[Source records]

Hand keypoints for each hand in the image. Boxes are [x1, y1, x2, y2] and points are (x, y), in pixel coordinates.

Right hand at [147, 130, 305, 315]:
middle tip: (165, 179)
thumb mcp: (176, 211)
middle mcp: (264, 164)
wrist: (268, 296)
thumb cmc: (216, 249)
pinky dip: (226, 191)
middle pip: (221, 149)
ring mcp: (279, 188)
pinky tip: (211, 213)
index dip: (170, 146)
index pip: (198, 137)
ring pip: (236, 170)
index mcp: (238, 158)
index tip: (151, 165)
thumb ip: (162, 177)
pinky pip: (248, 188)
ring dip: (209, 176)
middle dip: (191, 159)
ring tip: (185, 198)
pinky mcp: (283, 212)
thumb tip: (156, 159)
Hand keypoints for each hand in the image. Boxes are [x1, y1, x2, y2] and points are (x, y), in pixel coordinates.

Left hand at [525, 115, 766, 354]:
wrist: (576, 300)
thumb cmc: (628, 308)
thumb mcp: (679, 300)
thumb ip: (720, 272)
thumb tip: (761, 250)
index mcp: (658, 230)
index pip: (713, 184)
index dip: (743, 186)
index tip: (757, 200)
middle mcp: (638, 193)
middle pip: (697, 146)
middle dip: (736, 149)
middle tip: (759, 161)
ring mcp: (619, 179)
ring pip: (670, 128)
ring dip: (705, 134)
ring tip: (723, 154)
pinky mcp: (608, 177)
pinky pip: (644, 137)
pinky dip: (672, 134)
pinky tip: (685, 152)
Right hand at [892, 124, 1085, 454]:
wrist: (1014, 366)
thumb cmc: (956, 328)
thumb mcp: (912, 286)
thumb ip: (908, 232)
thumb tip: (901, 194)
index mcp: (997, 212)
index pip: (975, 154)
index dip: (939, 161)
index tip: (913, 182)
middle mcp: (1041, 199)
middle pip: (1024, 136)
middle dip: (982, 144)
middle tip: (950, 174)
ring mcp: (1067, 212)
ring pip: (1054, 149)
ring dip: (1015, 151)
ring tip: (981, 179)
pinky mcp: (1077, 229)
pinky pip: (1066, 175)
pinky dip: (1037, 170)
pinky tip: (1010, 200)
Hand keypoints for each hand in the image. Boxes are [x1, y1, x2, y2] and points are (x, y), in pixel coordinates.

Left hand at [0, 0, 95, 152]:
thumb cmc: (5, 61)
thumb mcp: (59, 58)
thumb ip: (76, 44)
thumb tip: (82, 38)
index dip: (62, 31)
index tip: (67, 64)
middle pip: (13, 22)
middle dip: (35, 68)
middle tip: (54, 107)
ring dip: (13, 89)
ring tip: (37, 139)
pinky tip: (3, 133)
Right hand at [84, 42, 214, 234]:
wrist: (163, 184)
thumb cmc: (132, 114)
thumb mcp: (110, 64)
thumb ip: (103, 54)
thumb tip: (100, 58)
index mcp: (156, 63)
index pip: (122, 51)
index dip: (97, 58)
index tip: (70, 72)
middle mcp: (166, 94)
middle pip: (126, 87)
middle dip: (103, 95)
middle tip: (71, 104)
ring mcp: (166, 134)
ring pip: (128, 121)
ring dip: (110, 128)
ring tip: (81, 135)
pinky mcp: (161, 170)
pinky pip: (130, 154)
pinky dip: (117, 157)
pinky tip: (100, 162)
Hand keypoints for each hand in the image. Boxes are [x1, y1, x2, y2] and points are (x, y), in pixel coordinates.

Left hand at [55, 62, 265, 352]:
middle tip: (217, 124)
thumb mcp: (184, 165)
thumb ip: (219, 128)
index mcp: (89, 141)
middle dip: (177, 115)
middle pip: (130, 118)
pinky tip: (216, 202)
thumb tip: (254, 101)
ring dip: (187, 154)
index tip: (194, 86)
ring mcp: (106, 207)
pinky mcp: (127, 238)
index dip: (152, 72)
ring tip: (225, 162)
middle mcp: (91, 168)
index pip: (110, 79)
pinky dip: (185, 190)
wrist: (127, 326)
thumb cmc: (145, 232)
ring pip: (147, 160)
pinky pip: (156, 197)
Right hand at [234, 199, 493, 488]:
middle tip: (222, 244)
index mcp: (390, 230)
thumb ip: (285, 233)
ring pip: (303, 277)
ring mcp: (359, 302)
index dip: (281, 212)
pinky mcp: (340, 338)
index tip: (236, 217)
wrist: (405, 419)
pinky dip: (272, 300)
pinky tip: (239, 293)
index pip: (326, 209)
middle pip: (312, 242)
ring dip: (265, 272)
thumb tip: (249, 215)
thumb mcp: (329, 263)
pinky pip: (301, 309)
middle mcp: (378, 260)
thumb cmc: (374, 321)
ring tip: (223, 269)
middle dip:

▸ Task directions: Copy each line above where the string "wrist" occurs.

▸ Output for this task:
wrist: (268, 296)
wrist: (576, 300)
wrist: (1014, 366)
wrist: (163, 184)
wrist: (127, 326)
wrist: (405, 419)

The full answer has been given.